__What this task involves__:
Could you lay out every line of the rows below as a Markdown table with the columns Line and Content, giving each line's number and its text? Skip blank lines and leave the pictures out.

__Input data__:
━━━━━━━━━━━━━━━━━━━━
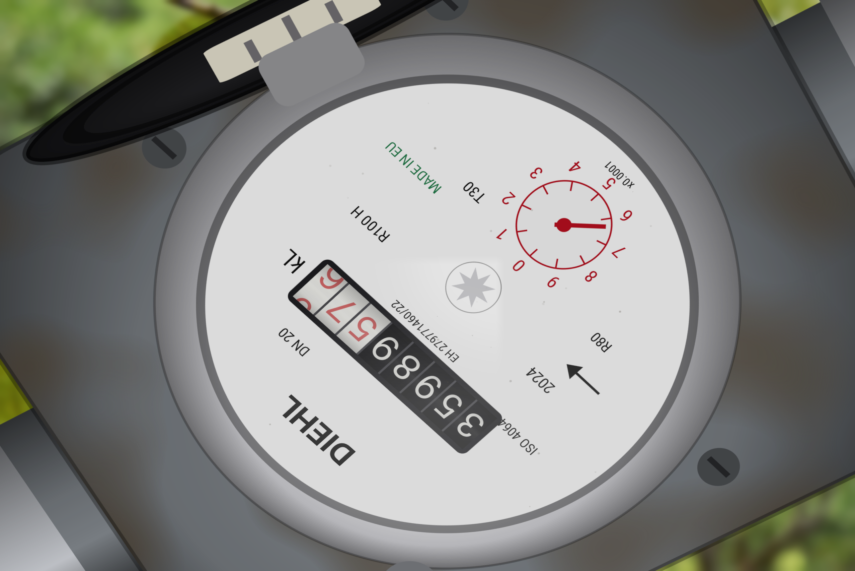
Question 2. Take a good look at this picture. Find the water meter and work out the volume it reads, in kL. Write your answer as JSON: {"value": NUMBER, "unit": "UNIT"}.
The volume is {"value": 35989.5756, "unit": "kL"}
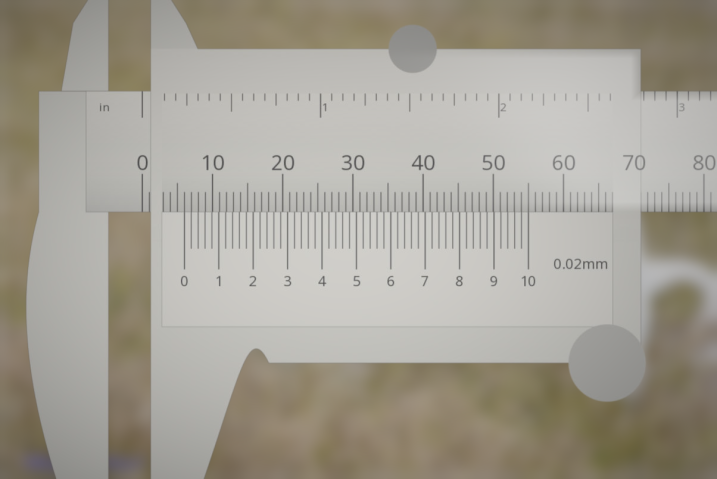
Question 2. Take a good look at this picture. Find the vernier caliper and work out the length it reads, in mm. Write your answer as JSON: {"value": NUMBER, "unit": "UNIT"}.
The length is {"value": 6.0, "unit": "mm"}
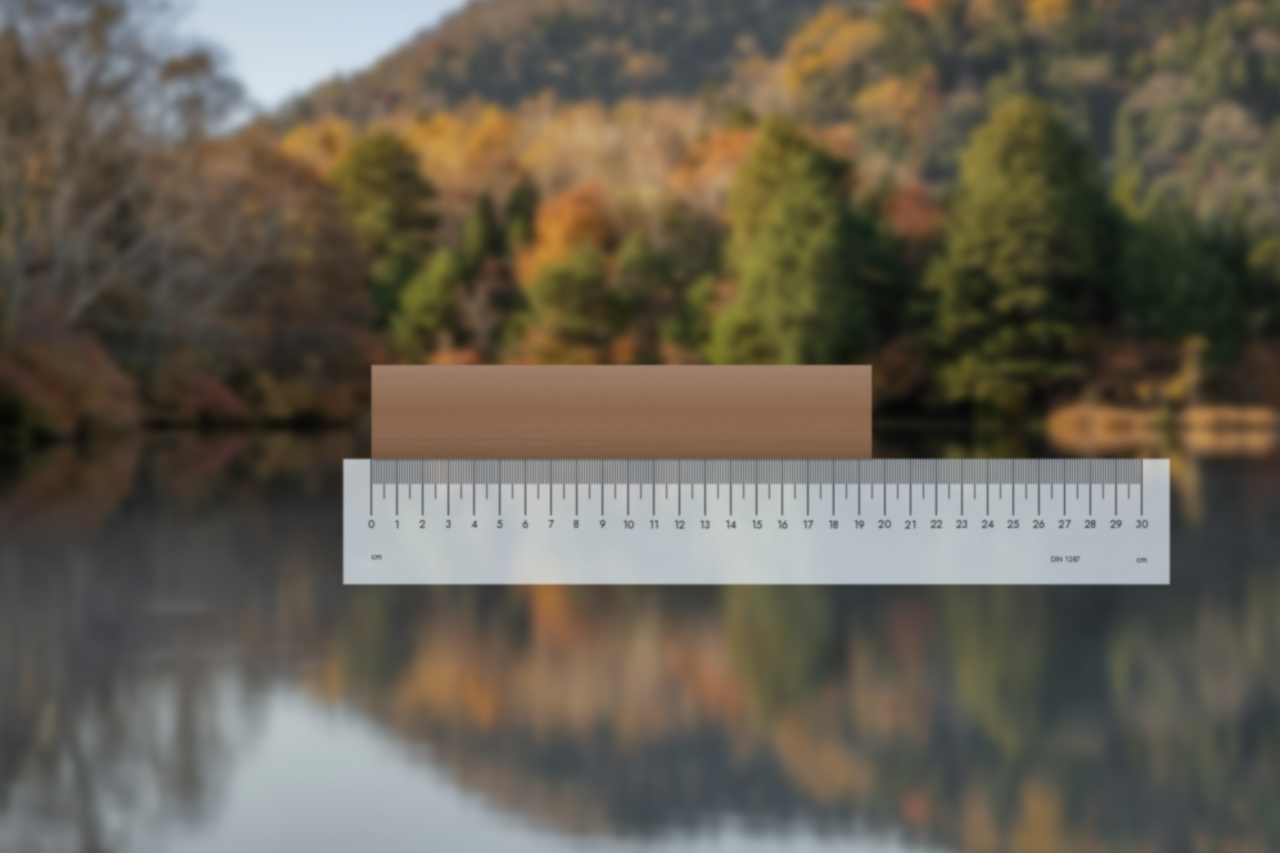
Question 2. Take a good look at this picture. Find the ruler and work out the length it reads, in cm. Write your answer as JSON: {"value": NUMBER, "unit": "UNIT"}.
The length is {"value": 19.5, "unit": "cm"}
━━━━━━━━━━━━━━━━━━━━
__Written answer__:
| Line | Content |
|---|---|
| 1 | Question 2. Take a good look at this picture. Find the water meter and work out the volume it reads, in kL. Write your answer as JSON: {"value": NUMBER, "unit": "UNIT"}. |
| 2 | The volume is {"value": 35989.5756, "unit": "kL"} |
| 3 | Question 2. Take a good look at this picture. Find the vernier caliper and work out the length it reads, in mm. Write your answer as JSON: {"value": NUMBER, "unit": "UNIT"}. |
| 4 | The length is {"value": 6.0, "unit": "mm"} |
| 5 | Question 2. Take a good look at this picture. Find the ruler and work out the length it reads, in cm. Write your answer as JSON: {"value": NUMBER, "unit": "UNIT"}. |
| 6 | The length is {"value": 19.5, "unit": "cm"} |